# BXE 10Gb NIC Help



## Anakumulos (Apr 7, 2018)

I'm translating this over from the pfSense forum, since it appears to be more of an issue with FreeBSD. (https://forum.pfsense.org/index.php?topic=146029.0)

I have had my pfSense router working flawlessly for over 60 days now running 2.3.3 (FreeBSD 10.3).

I tried to upgrade on several occasions to 2.4.x (Running FreeBSD 11.0), and all attempts have been a bust due to issues with my Broadcom 10Gb NIC.

The device is detected and active, but it refuses to detect a link of any kind, even though 2.3.3 could detect it without a problem.

Any help would be greatly appreciated

Current Hardware:
Dell Poweredge R210 II
BIOS 1.10.0
NIC: BCM957810A1006G (Broadcom 10GB PCI-E Dual SFP+ Port NIC Adapter Card)
Driver: BCM57810


----------



## ronaldlees (Apr 7, 2018)

I don't have a broadcom adapter, but perhaps this bug could be related?

• [SUPPLIED DATA]
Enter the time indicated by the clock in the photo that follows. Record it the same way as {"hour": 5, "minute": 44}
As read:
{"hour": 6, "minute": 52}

• [WHAT TO WORK ON]
**1.** In the forum thread about the Broadcom 10Gb NIC, what server model is listed under current hardware?
**2.** Carry on the forum thread about the Broadcom 10Gb NIC from its last line.

• [TASK-BY-TASK RESULTS]
**1.** Dell Poweredge R210 II

**2.**
https://bugs.freebsd.org/bugzilla/show_bug.cgi?id=213845


----------



## Anakumulos (Apr 8, 2018)

I think it might be a similar problem, but I dont think that is the one currently affecting it. Both 11.x and 12 both seem to have different variations of the problem, and neither appear to be working more than the other.


----------



## flipper_88 (Apr 11, 2018)

I'de personally  recommend that the Original Poster consider a network infrastructure equipment vender such a Net gear, 3 Com, Cisco systems, HPE (Hewlett Packard Enterprise) IBM  or Nortel Networks.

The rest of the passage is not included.